[Document excerpt — start]

Currently, most software customers do not require their software vendors to provide SBOM’s, when they deliver a software product. This “missing SBOM link” makes it difficult for a software customer to perform an effective SCRM risk assessment on a software package due to the following critical issues:

  • No uniform, standard method to identify the legitimate Software Supplier of a software package delivered to software customers
  • Many existing software packages do not explicitly identify the legitimate software supplier
  • Many software packages delivered to customers do not “list their ingredients”, preventing a customer from conducting a comprehensive SCRM risk assessment, at the component level
  • Current code signing practices are untrustworthy [3][4][5]; there is no standard, formal mechanism for a software customer to verify the trust relationship between a legitimate Software Supplier and the signing party on a digital signature applied to a software package, or SBOM, when available. This issue was confirmed by the CAB Forum code-signing work group on 6/4/2021 [2]
  • As pointed out by NIST[1]; A solution is needed to “Identify and authenticate (I&A) trusted users: Implement an I&A scheme that adequately identifies the users who have the ability to sign code or submit code to be signed.”; SBOM MUST provide the standard, formal method to identify a software supplier, at both a package and component level, which a software consumer can verify during an SCRM risk assessment, to achieve this goal.

The comments below are provided specifically to address SBOM Data fields, operational considerations, and support for automation, germane to a proactive (before software installation) SCRM cybersecurity risk assessment use case. Other use cases for SBOM may identify other requirements for NTIA consideration that are beyond the scope of this comment filing.

[Document excerpt — finish]
[Information shown — start]

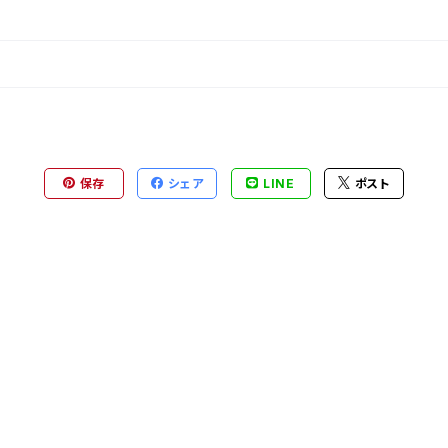
保存
シェア
LINE
ポスト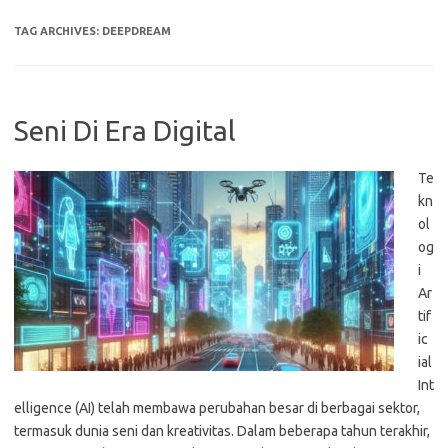
TAG ARCHIVES:
DEEPDREAM
Seni Di Era Digital
Te
kn
ol
og
i
Ar
tif
ic
ial
Int
elligence (AI) telah membawa perubahan besar di berbagai sektor,
termasuk dunia seni dan kreativitas. Dalam beberapa tahun terakhir,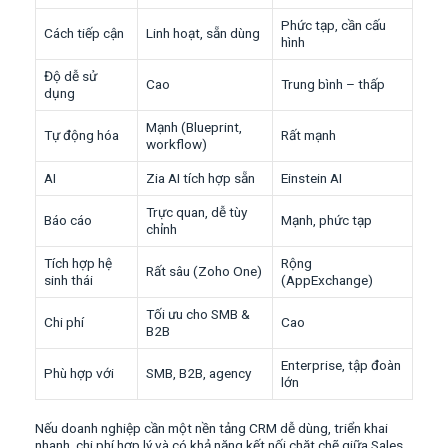
Phức tạp, cần cấu
Cách tiếp cận
Linh hoạt, sẵn dùng
hình
Độ dễ sử
Cao
Trung bình – thấp
dụng
Mạnh (Blueprint,
Tự động hóa
Rất mạnh
workflow)
AI
Zia AI tích hợp sẵn
Einstein AI
Trực quan, dễ tùy
Báo cáo
Mạnh, phức tạp
chỉnh
Tích hợp hệ
Rộng
Rất sâu (Zoho One)
sinh thái
(AppExchange)
Tối ưu cho SMB &
Chi phí
Cao
B2B
Enterprise, tập đoàn
Phù hợp với
SMB, B2B, agency
lớn
Nếu doanh nghiệp cần một nền tảng CRM dễ dùng, triển khai
nhanh, chi phí hợp lý và có khả năng kết nối chặt chẽ giữa Sales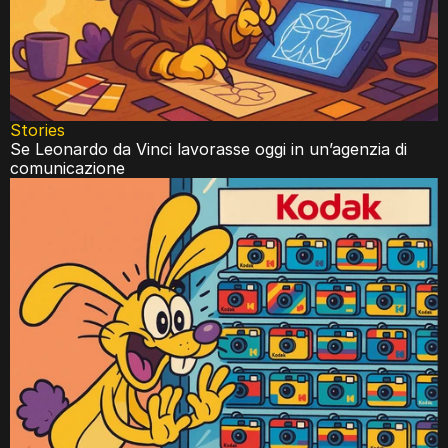
Stories
Se Leonardo da Vinci lavorasse oggi in un’agenzia di 
comunicazione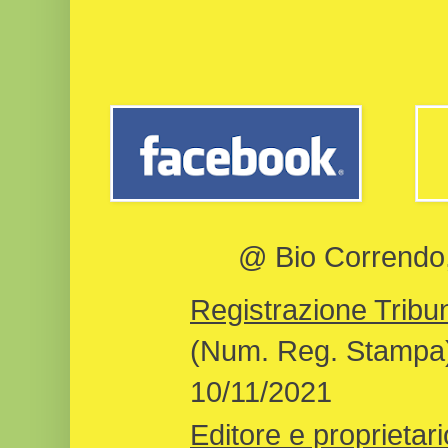
@ Bio Correndo, 
Registrazione Tribun
(Num. Reg. Stampa)
10/11/2021
Editore e proprietari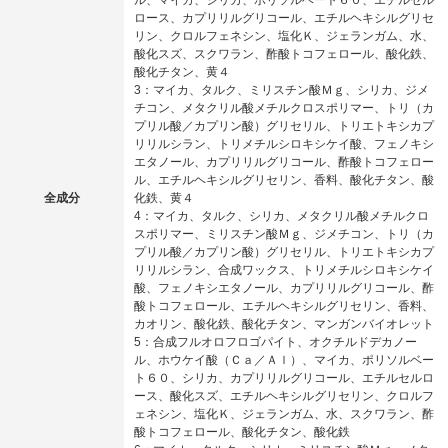
ル、マイカ、シリカ、ポリソルベート６０、エチルセル
ロース、カプリリルグリコール、エチルヘキシルグリセ
リン、クロルフェネシン、塩化Ｋ、ジェランガム、水、
酸化スズ、スクワラン、酢酸トコフェロール、酸化鉄、
酸化チタン、黄４
3：マイカ、タルク、ミリスチン酸Ｍｇ、シリカ、ジメ
チコン、メタクリル酸メチルクロスポリマー、トリ（カ
プリル酸／カプリン酸）グリセリル、トリエトキシカプ
リリルシラン、トリメチルシロキシケイ酸、フェノキシ
エタノール、カプリリルグリコール、酢酸トコフェロー
ル、エチルヘキシルグリセリン、香料、酸化チタン、酸
全成分
化鉄、黄４
4：マイカ、タルク、シリカ、メタクリル酸メチルクロ
スポリマー、ミリスチン酸Ｍｇ、ジメチコン、トリ（カ
プリル酸／カプリン酸）グリセリル、トリエトキシカプ
リリルシラン、合成ワックス、トリメチルシロキシケイ
酸、フェノキシエタノール、カプリリルグリコール、酢
酸トコフェロール、エチルヘキシルグリセリン、香料、
カオリン、酸化鉄、酸化チタン、マンガンバイオレット
5：合成フルオロフロゴパイト、オクチルドデカノー
ル、ホウケイ酸（Ｃａ／Ａｌ）、マイカ、ポリソルベー
ト６０、シリカ、カプリリルグリコール、エチルセルロ
ース、酸化スズ、エチルヘキシルグリセリン、クロルフ
ェネシン、塩化Ｋ、ジェランガム、水、スクワラン、酢
酸トコフェロール、酸化チタン、酸化鉄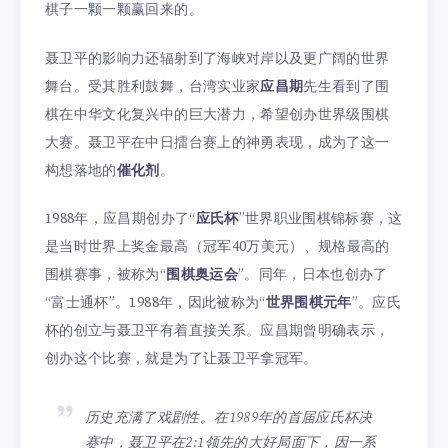
棋子一颗一颗赢回来的。
聂卫平的影响力还辐射到了海峡对岸以及更广阔的世界
舞台。受其胜利鼓舞，台湾实业家
应昌期
先生看到了围
棋在中华文化复兴中的巨大潜力，希望创办世界级围棋
大赛。聂卫平在中日擂台赛上的神勇表现，成为了这一
构想落地的
催化剂
。
1988年，应昌期创办了“
应氏杯
”世界职业围棋锦标赛，这
是当时世界上奖金最高（冠军40万美元）、规格最高的
围棋赛事，被称为“
围棋奥运会
”。同年，日本也创办了
“富士通杯”。1988年，因此被称为“
世界围棋元年
”。应氏
杯的创立与聂卫平有着直接关系。应昌期曾明确表示，
创办这个比赛，就是为了让聂卫平拿冠军。
历史充满了戏剧性。在1989年的首届应氏杯决
赛中，聂卫平在2:1领先的大好局面下，因一系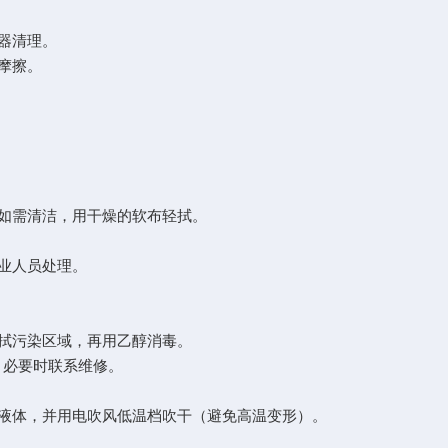
器清理。
摩擦。
如需清洁，用干燥的软布轻拭。
业人员处理。
拭污染区域，再用乙醇消毒。
必要时联系维修。
体，并用电吹风低温档吹干（避免高温变形）。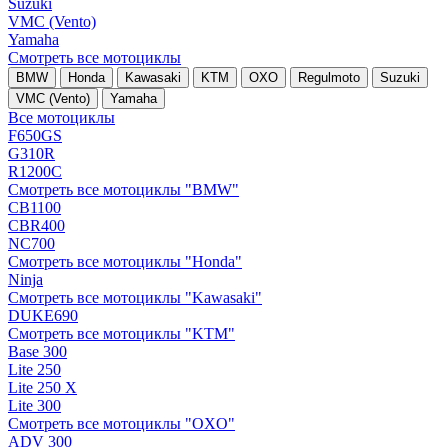
Suzuki
VMC (Vento)
Yamaha
Смотреть все мотоциклы
BMW
Honda
Kawasaki
KTM
OXO
Regulmoto
Suzuki
VMC (Vento)
Yamaha
Все мотоциклы
F650GS
G310R
R1200C
Смотреть все мотоциклы "BMW"
CB1100
CBR400
NC700
Смотреть все мотоциклы "Honda"
Ninja
Смотреть все мотоциклы "Kawasaki"
DUKE690
Смотреть все мотоциклы "KTM"
Base 300
Lite 250
Lite 250 X
Lite 300
Смотреть все мотоциклы "OXO"
ADV 300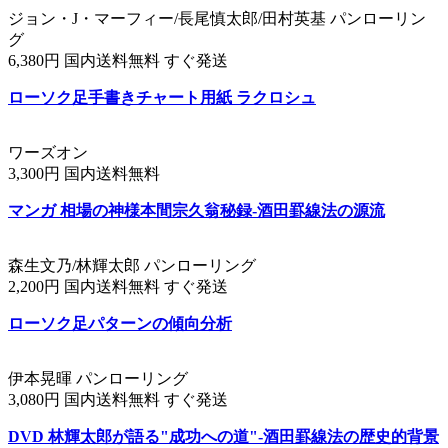
ジョン・J・マーフィー/長尾慎太郎/田村英基 パンローリン
グ
6,380円 国内送料無料 すぐ発送
ローソク足手書きチャート用紙 ラクロシュ
ワーズオン
3,300円 国内送料無料
マンガ 相場の神様本間宗久翁秘録-酒田罫線法の源流
森生文乃/林輝太郎 パンローリング
2,200円 国内送料無料 すぐ発送
ローソク足パターンの傾向分析
伊本晃暉 パンローリング
3,080円 国内送料無料 すぐ発送
DVD 林輝太郎が語る"成功への道"-酒田罫線法の歴史的背景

[Information shown — finish]

Problem statement:
In the document excerpt on SBOM requirements, on what date did the CAB Forum code-signing work group confirm that no standard mechanism exists for verifying the trust relationship between a software supplier and the party signing a software package?

Written answer:
On 6/4/2021.